Dekonstruksi penting dilakukan agar kita bisa melihat secara jernih siapa yang merancang dan untuk siapa UU ini dibuat. Pasti banyak pihak yang ada di balik rancangan UU itu. Pihak-pihak di belakang itu bisa saja korporasi global-lokal yang memiliki karakter sama: tak dapat menjamin keadilan sosial, merusak konstitusi UUD 1945, dan membunuh demokrasi dengan bendera logika kepentingan diri. UU Minerba pun lahir dalam era reformasi yang syarat nuansa politik oligarki sehingga hanya menguntungkan korporasi. Jalan terakhir untuk melindungi hak ulayat warga adalah  mengeluarkan keppres tentang pembatasan lahan bagi KK dan PKP2B. Namun, beranikah Presiden mengeluarkan kebijakan itu?
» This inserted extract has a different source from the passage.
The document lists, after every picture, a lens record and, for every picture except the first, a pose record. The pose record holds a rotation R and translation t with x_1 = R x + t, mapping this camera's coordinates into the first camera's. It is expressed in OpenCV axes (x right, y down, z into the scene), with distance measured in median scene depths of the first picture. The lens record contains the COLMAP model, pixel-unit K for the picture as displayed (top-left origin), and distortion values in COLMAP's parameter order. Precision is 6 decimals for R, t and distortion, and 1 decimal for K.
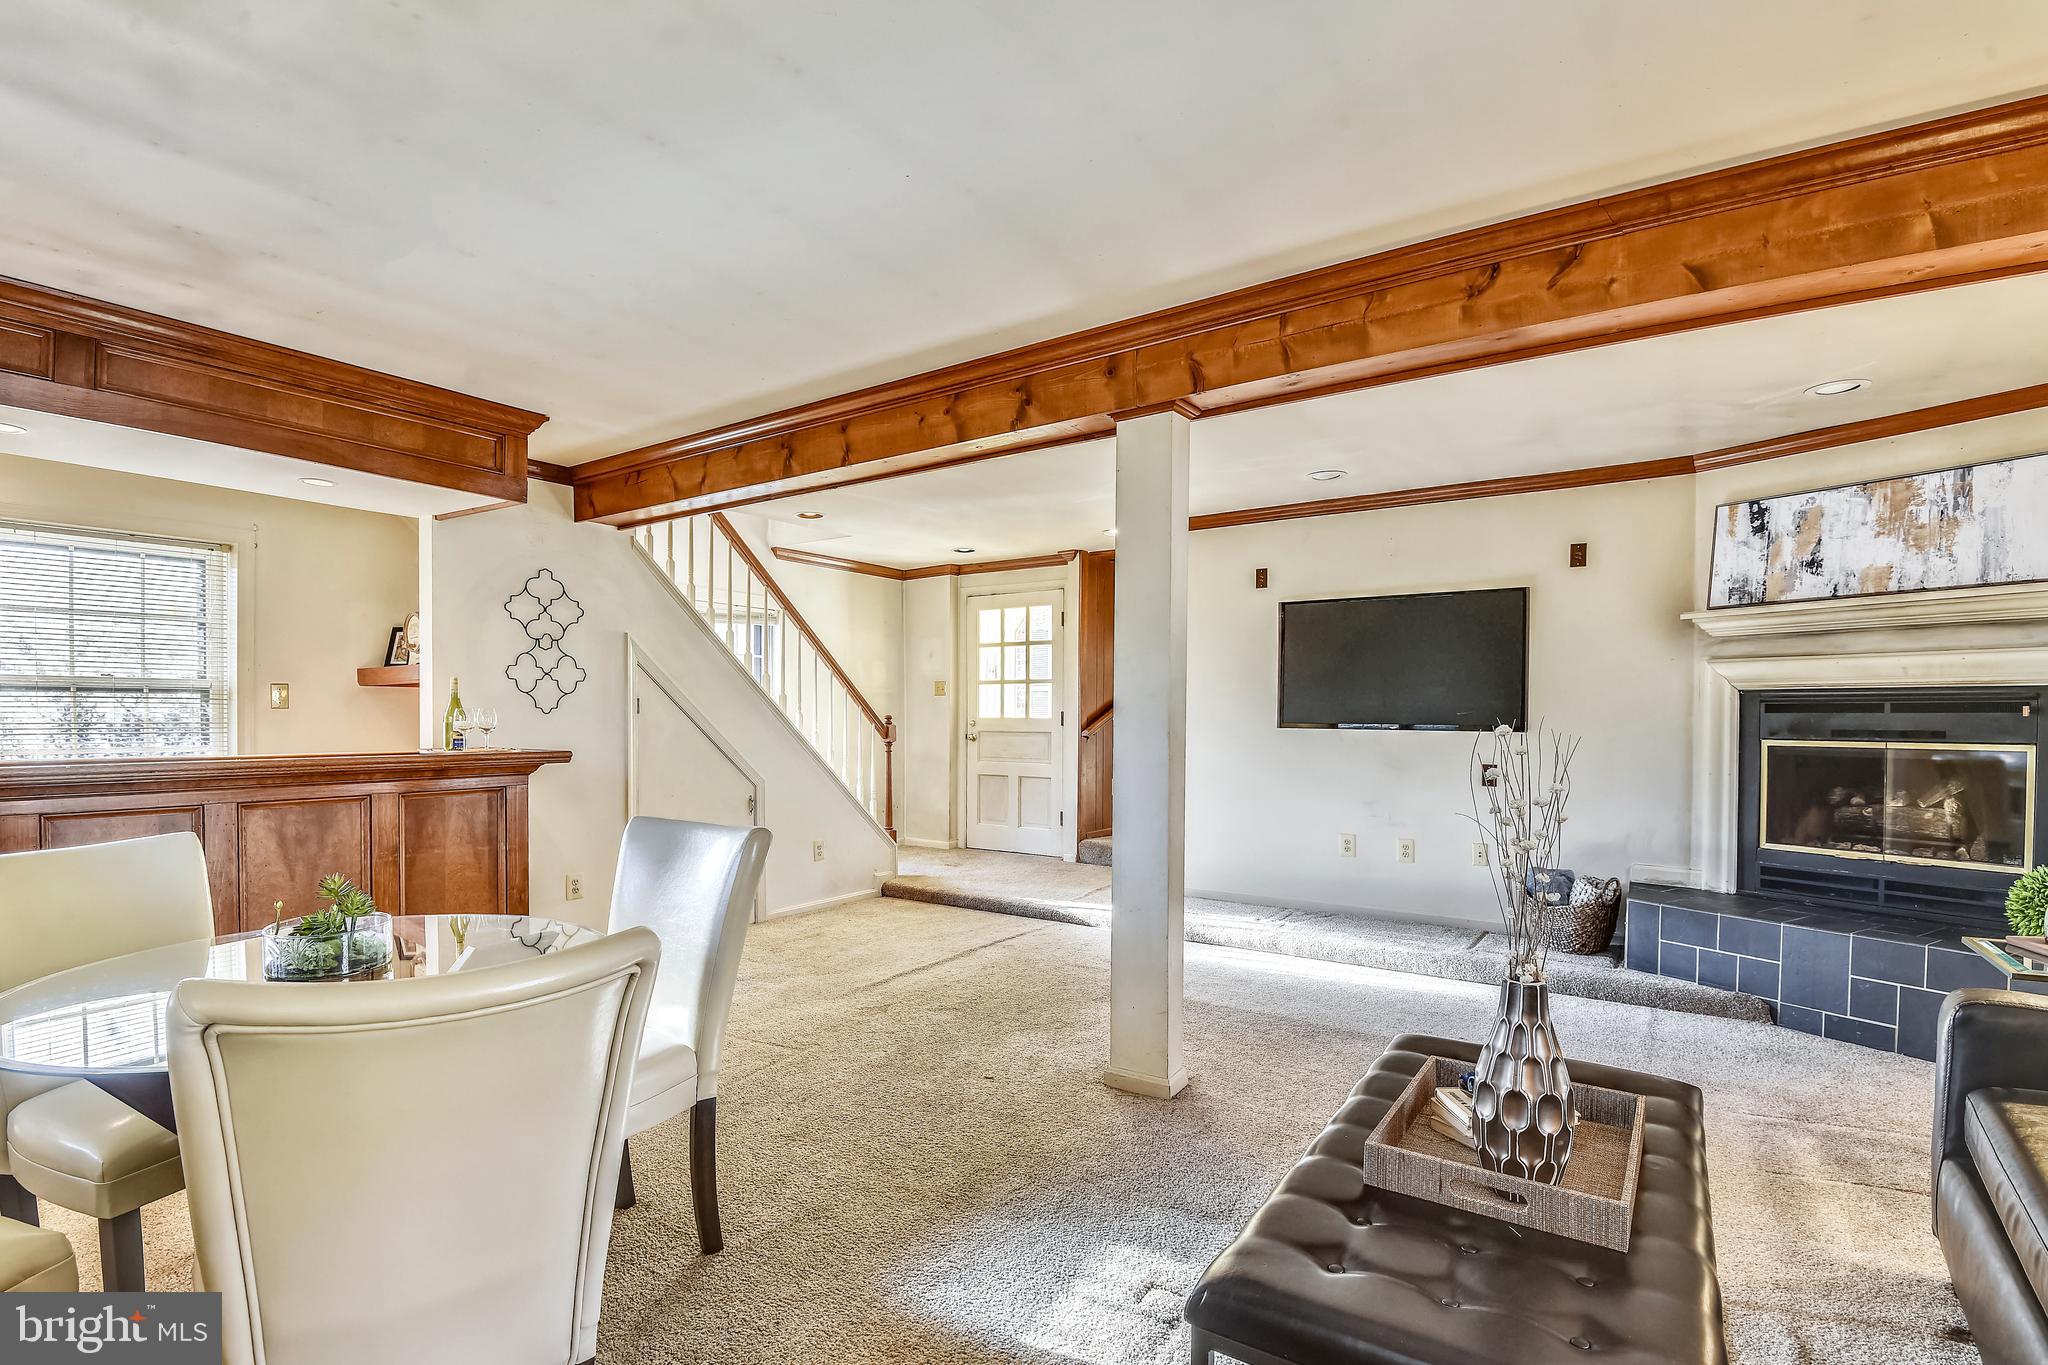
lens RADIAL K [[958.0, 0, 1024.6], [0, 958.0, 688.0], [0, 0, 1]] dist [-0.004288, -0.000534]
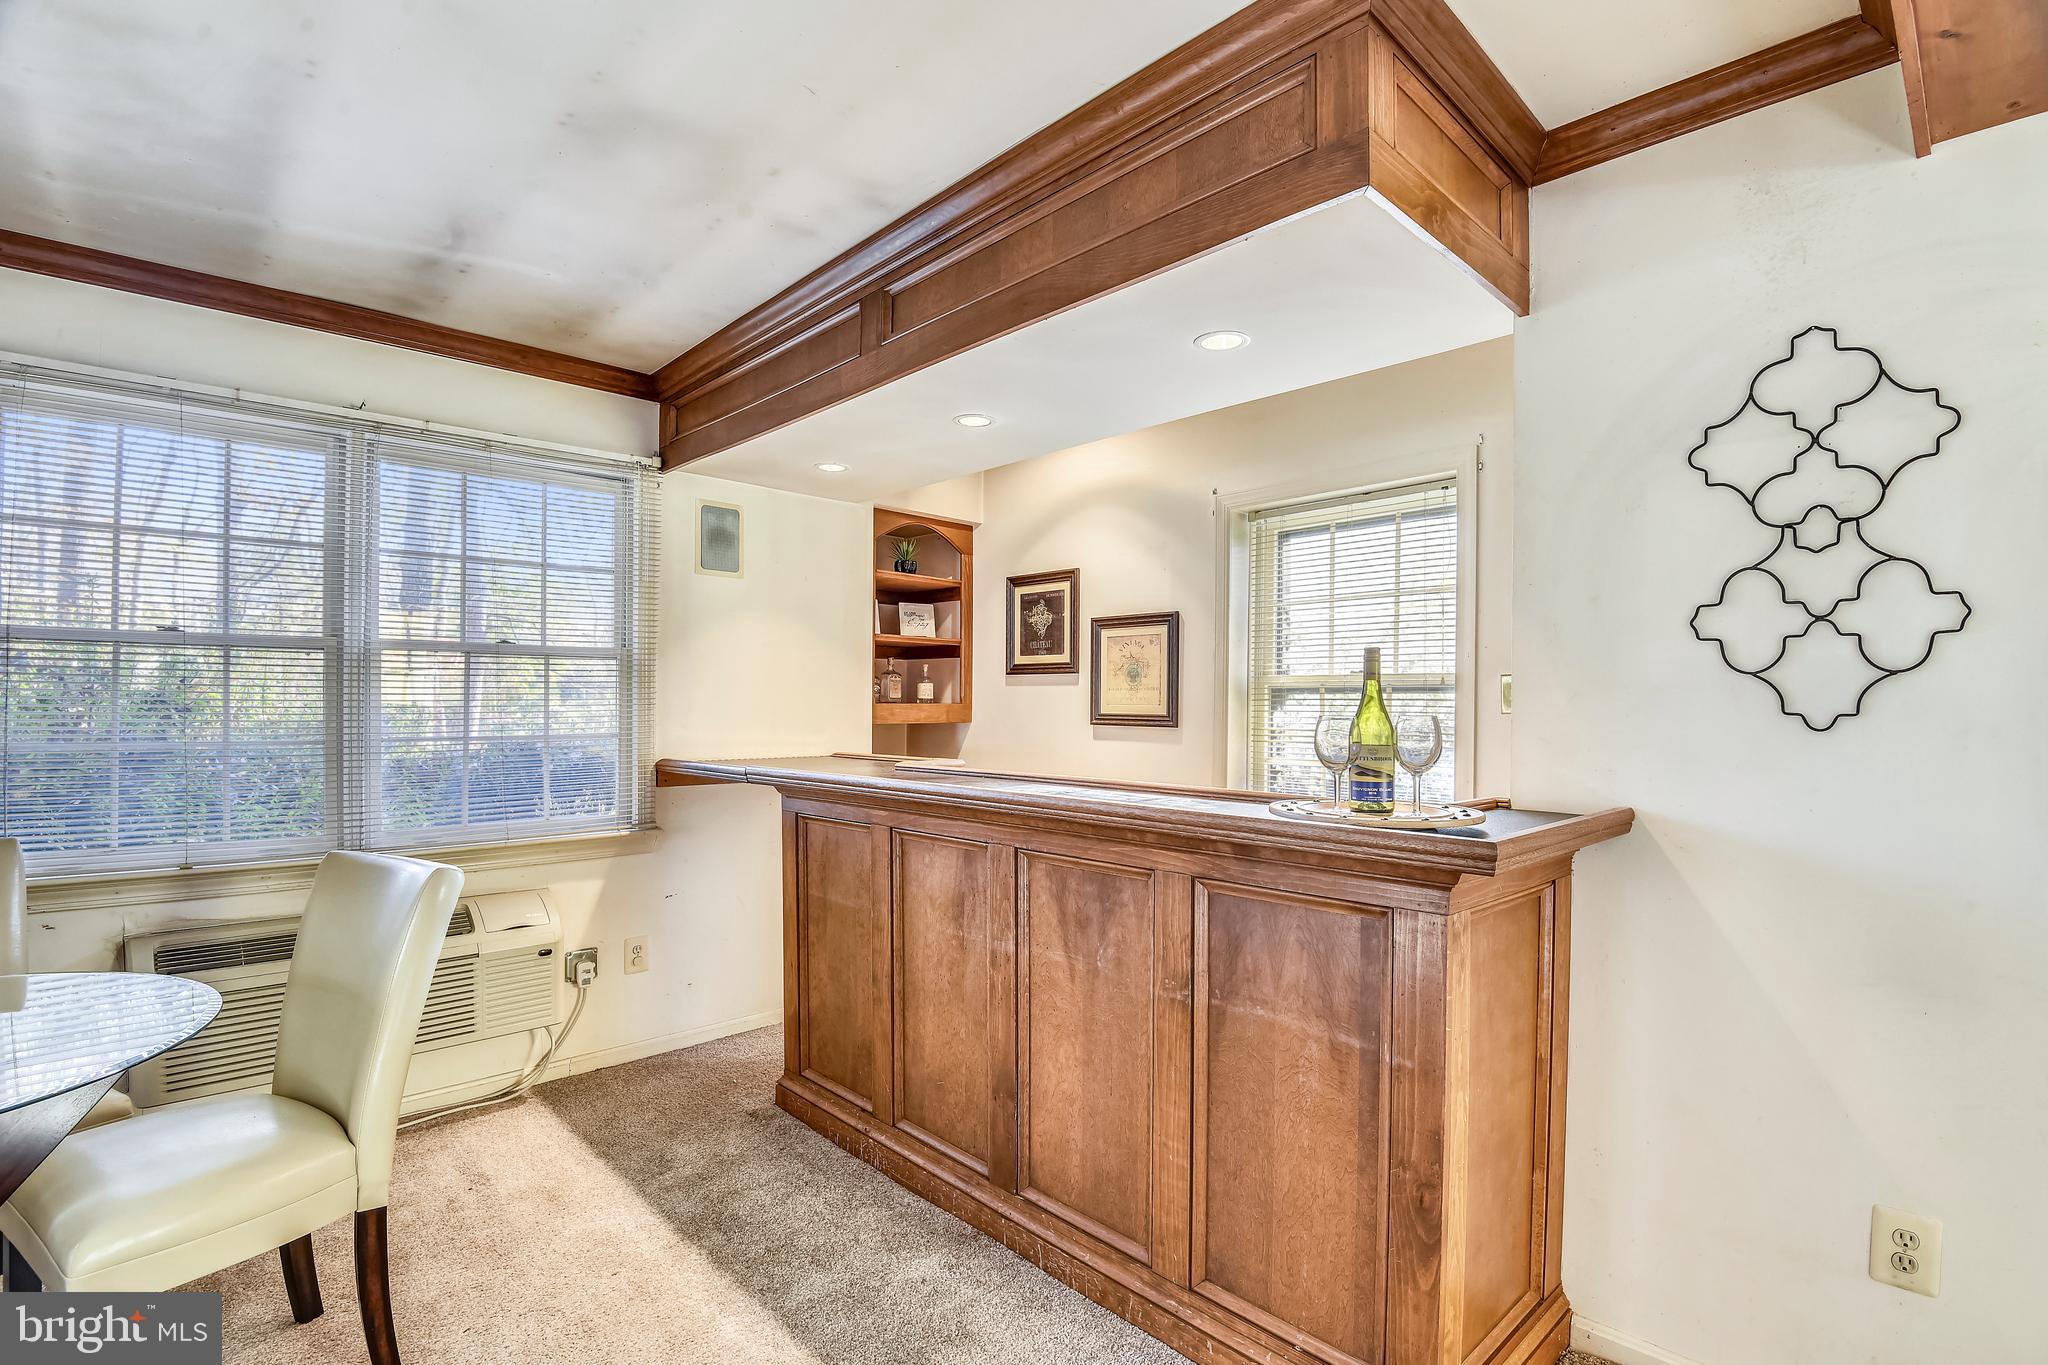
lens RADIAL K [[958.0, 0, 1020.7], [0, 958.0, 687.4], [0, 0, 1]] dist [-0.004288, -0.000534]
pose [[-0.205261, -0.003413, -0.978701, -0.091275], [0.026249, 0.999615, -0.008991, 0.006313], [0.978355, -0.027535, -0.205093, 0.791430]]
Korporasi tetap menggusur kehidupan orang banyak dan melumpuhkan demokrasi. Korporasi lokal-global bahu-membahu membendung jalan menuju renegosiasi kontrak. Kedaulatan rakyat kemudian disabotase oleh kepentingan korporasi. Di tangan mereka, rakyat termaginalkan karena pusat kehidupan warga lokal, seperti lahan pertanian dan hutan lindung disabotase hanya untuk pertambangan. Maka, pada pemilu mendatang publik mesti diadvokasi oleh kelompok kritis, seperti LSM, pers, dan kalangan intelektual agar rakyat menjadi cerdas dan bisa menggantikan rezim yang tersandera bayang-bayang gelap korporasi.